::: Input
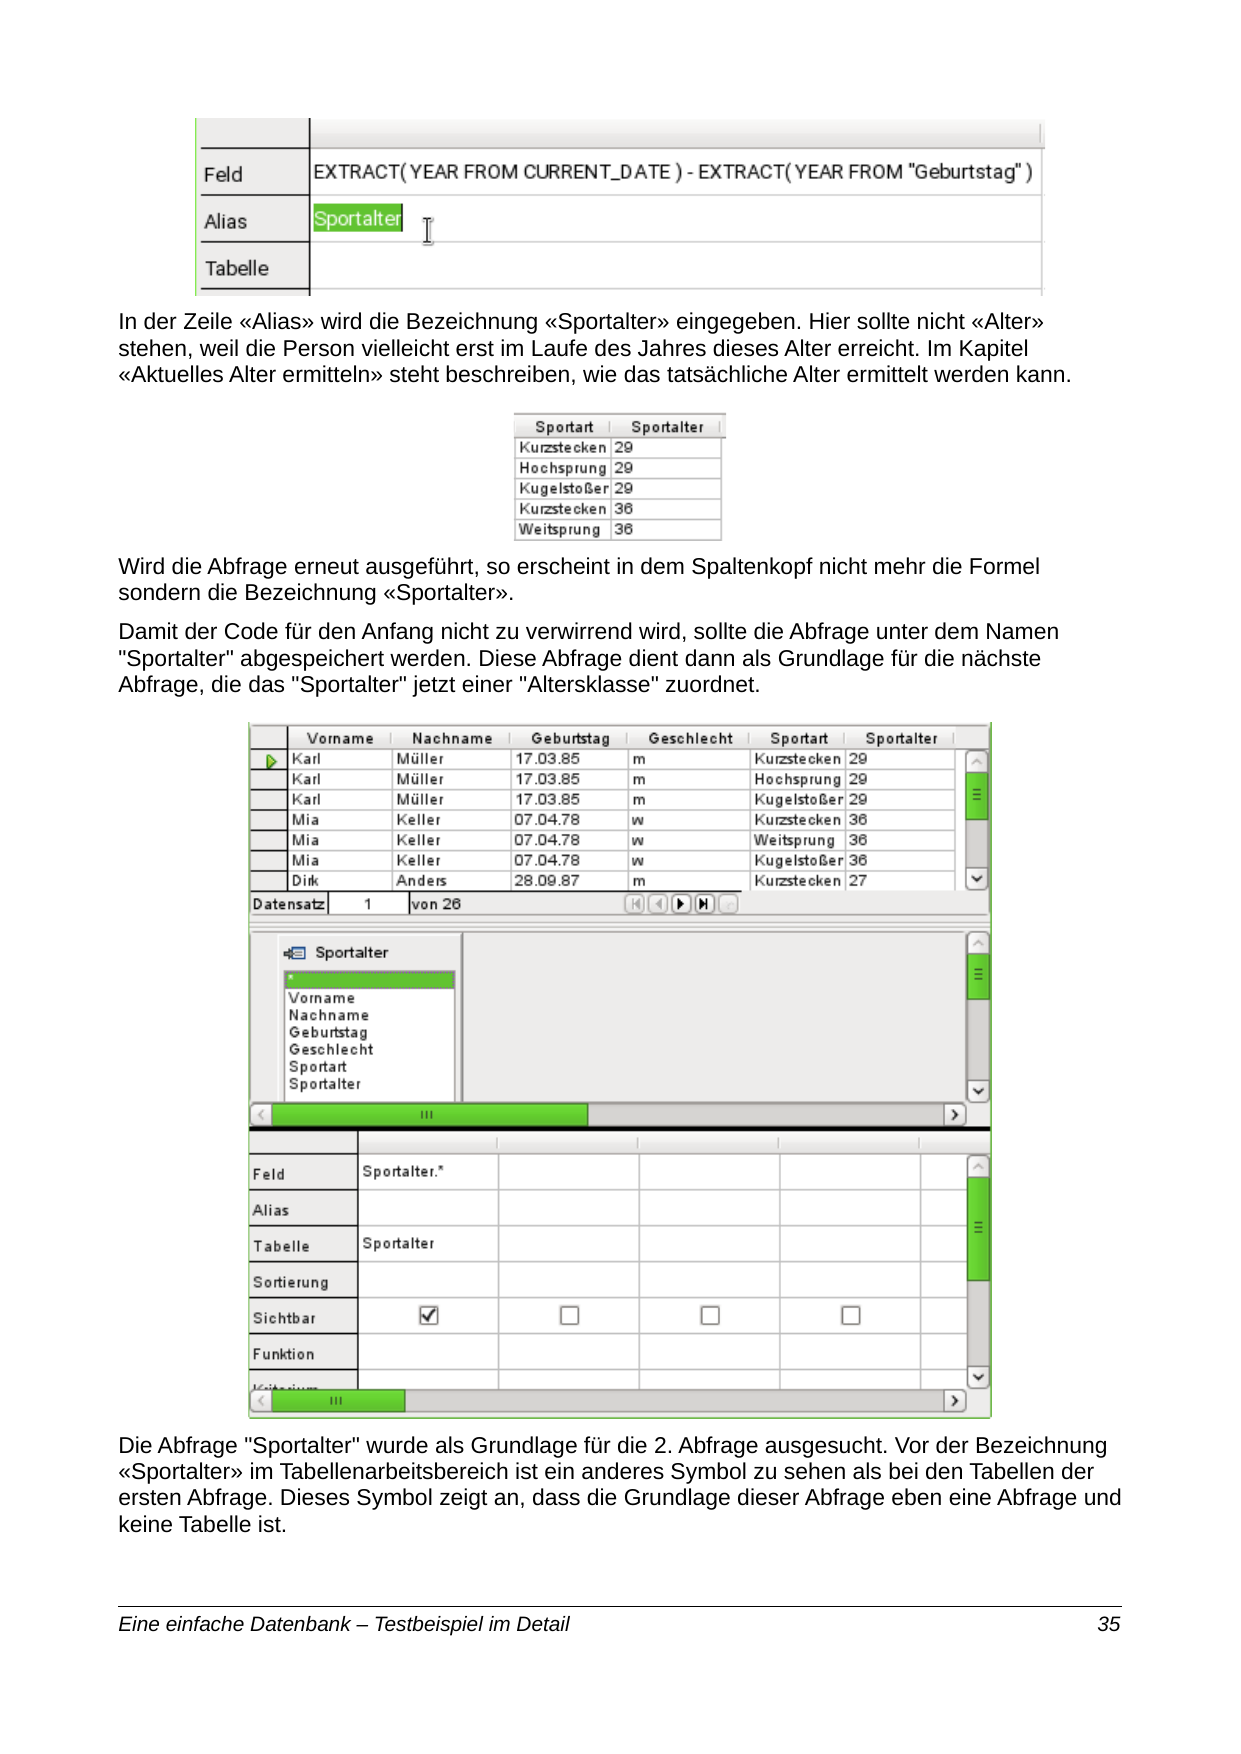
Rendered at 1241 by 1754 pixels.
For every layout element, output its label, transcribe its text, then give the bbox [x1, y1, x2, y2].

text In der Zeile «Alias» wird die Bezeichnung «Sportalter» eingegeben. Hier sollte nicht «Alter» stehen, weil die Person vielleicht erst im Laufe des Jahres dieses Alter erreicht. Im Kapitel «Aktuelles Alter ermitteln» steht beschreiben, wie das tatsächliche Alter ermittelt werden kann. [118, 308, 1122, 387]
picture [513, 412, 727, 541]
text Wird die Abfrage erneut ausgeführt, so erscheint in dem Spaltenkopf nicht mehr die Formel sondern die Bezeichnung «Sportalter». [118, 553, 1122, 606]
picture [248, 722, 992, 1419]
text Damit der Code für den Anfang nicht zu verwirrend wird, sollte die Abfrage unter dem Namen "Sportalter" abgespeichert werden. Diese Abfrage dient dann als Grundlage für die nächste Abfrage, die das "Sportalter" jetzt einer "Altersklasse" zuordnet. [118, 618, 1122, 697]
picture [195, 118, 1045, 296]
text Die Abfrage "Sportalter" wurde als Grundlage für die 2. Abfrage ausgesucht. Vor der Bezeichnung «Sportalter» im Tabellenarbeitsbereich ist ein anderes Symbol zu sehen als bei den Tabellen der ersten Abfrage. Dieses Symbol zeigt an, dass die Grundlage dieser Abfrage eben eine Abfrage und keine Tabelle ist. [118, 1432, 1122, 1537]
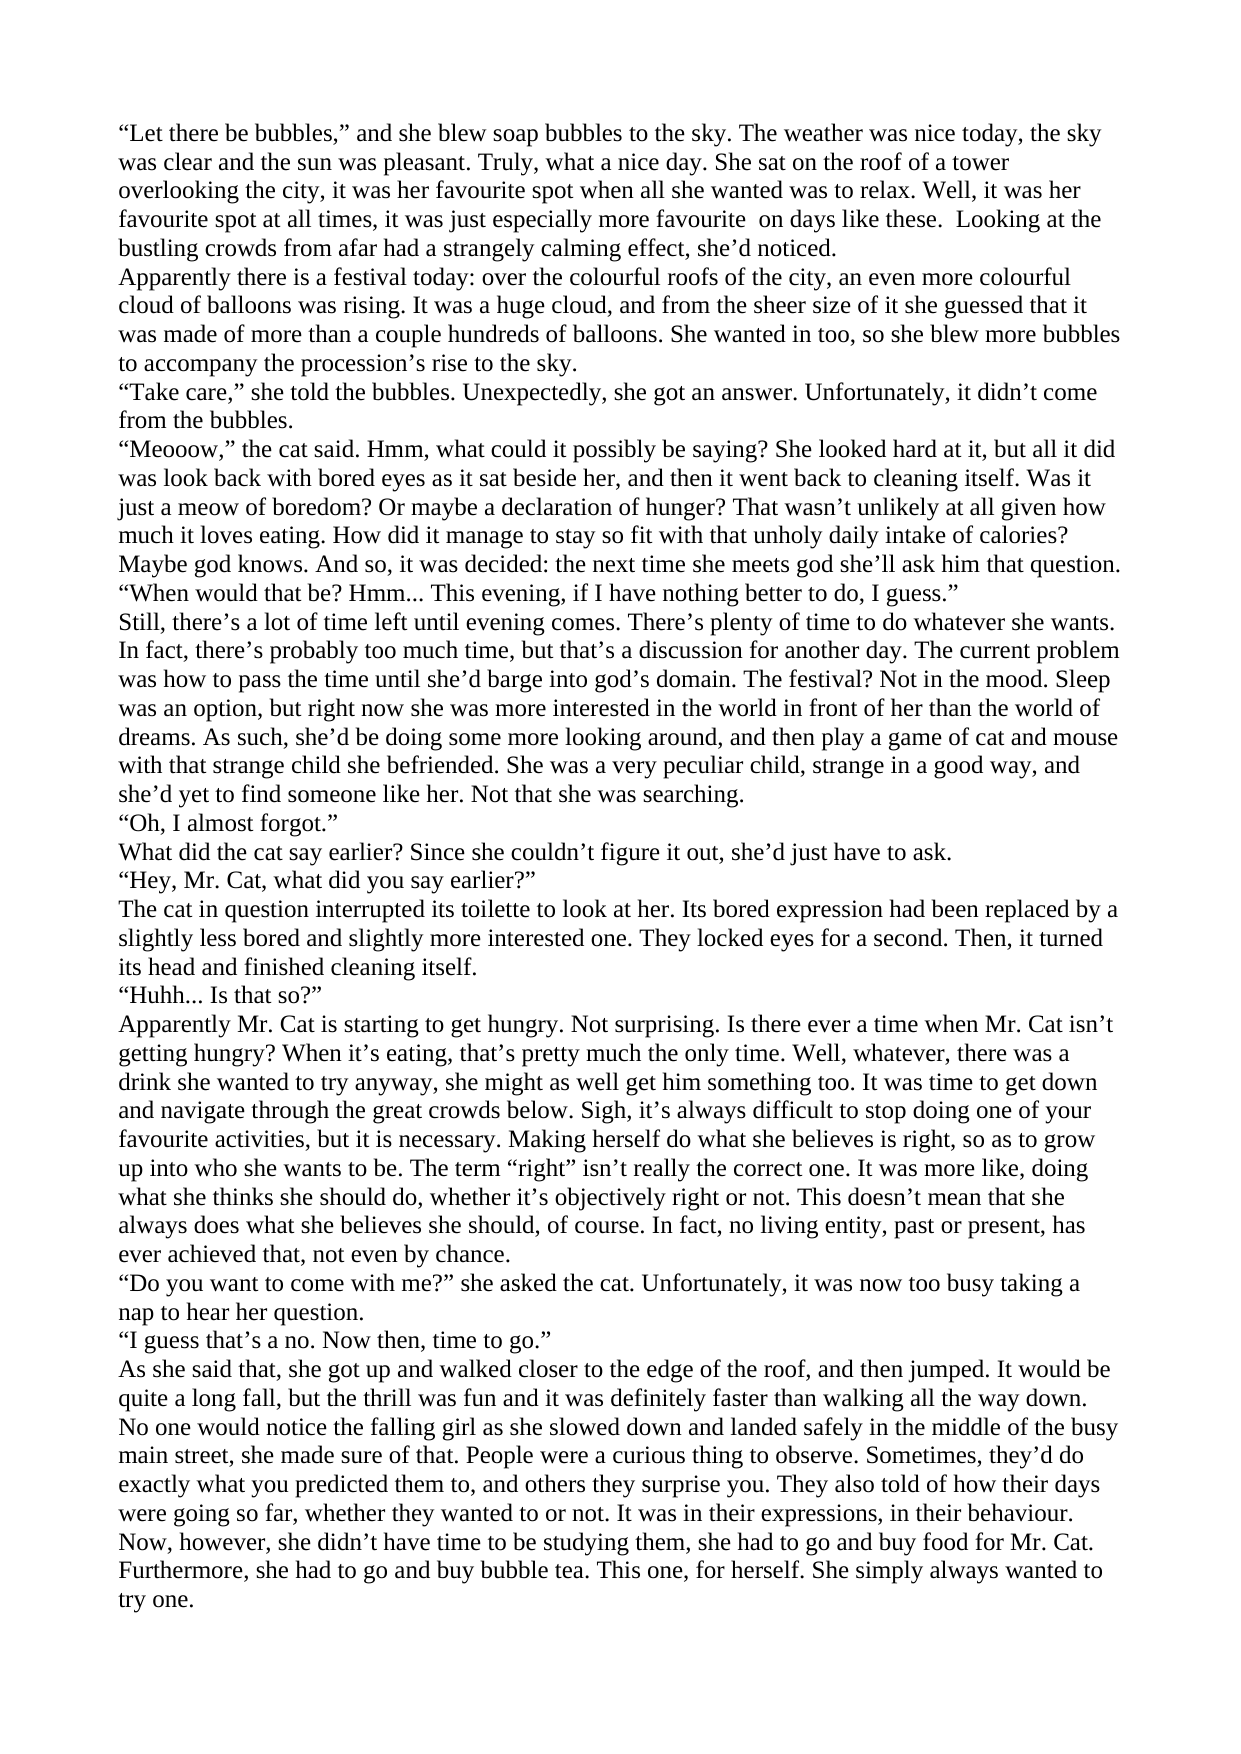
::::::
Please write out all the records again, swapping each "Sportalter" for "Wettkampfalter" and keeping everything else the same. Omit the pictures from your answer.

Exercise output:
Rendered at 1241 by 1754 pixels.
For every layout element, output its label, transcribe its text, then give the bbox [x1, y1, x2, y2].

text In der Zeile «Alias» wird die Bezeichnung «Wettkampfalter» eingegeben. Hier sollte nicht «Alter» stehen, weil die Person vielleicht erst im Laufe des Jahres dieses Alter erreicht. Im Kapitel «Aktuelles Alter ermitteln» steht beschreiben, wie das tatsächliche Alter ermittelt werden kann. [118, 308, 1122, 387]
picture [513, 412, 727, 541]
text Wird die Abfrage erneut ausgeführt, so erscheint in dem Spaltenkopf nicht mehr die Formel sondern die Bezeichnung «Wettkampfalter». [118, 553, 1122, 606]
picture [248, 722, 992, 1419]
text Damit der Code für den Anfang nicht zu verwirrend wird, sollte die Abfrage unter dem Namen "Wettkampfalter" abgespeichert werden. Diese Abfrage dient dann als Grundlage für die nächste Abfrage, die das "Wettkampfalter" jetzt einer "Altersklasse" zuordnet. [118, 618, 1122, 697]
picture [195, 118, 1045, 296]
text Die Abfrage "Wettkampfalter" wurde als Grundlage für die 2. Abfrage ausgesucht. Vor der Bezeichnung «Wettkampfalter» im Tabellenarbeitsbereich ist ein anderes Symbol zu sehen als bei den Tabellen der ersten Abfrage. Dieses Symbol zeigt an, dass die Grundlage dieser Abfrage eben eine Abfrage und keine Tabelle ist. [118, 1432, 1122, 1537]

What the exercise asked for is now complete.